Penyelenggaraan negara memang harus dikontrol oleh kekuatan sivil society. Supaya tercipta check and balances. Tidak boleh sampai penyelenggara negara sesuka hati. Budeg dan tuli untuk mendengar aspirasi rakyat. Apalagi DPR telah berubah menjadi Dewan Pereakilan Rezim (DPR). Waratwan senior FNN.co.id menyebut DPR sebagai Kantor Cabang atau Kantor Perwakilan Presiden.
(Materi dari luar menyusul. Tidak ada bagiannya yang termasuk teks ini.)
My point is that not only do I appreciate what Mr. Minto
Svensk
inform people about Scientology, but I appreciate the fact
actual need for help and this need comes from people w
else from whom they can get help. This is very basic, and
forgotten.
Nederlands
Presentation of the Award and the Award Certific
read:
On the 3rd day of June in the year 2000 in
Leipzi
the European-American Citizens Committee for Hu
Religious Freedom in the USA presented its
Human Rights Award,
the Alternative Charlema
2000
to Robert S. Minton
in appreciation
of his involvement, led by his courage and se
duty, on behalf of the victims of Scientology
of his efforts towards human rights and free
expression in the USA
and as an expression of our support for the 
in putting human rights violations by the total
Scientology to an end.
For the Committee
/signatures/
Selamat ulang tahun pak Jokowi. Jadikan saja demo sebagai alat untuk pengontrol pemerintah. Supaya pemerintah tidak keliru. Juga jadikan saja aksi dan syi'ar sebagai hal yang dirindukan sebagaimana yang pernah dipidatokan Pak Jokowi dahulu di Gedung Merdeka Bandung.
"Saya kangen sebenarnya didemo. Karena apa ? Apapun..apapun..pemerintah itu perlu dikontrol. Pemerintah itu perlu ada yang peringatin kalo keliru. Jadi sekarang saya sering ngomong dimana-mana 'tolong saya didemo'. Pasti saya suruh masuk".
Penulis adalah Pemerhati Politik dan Kebangsaan.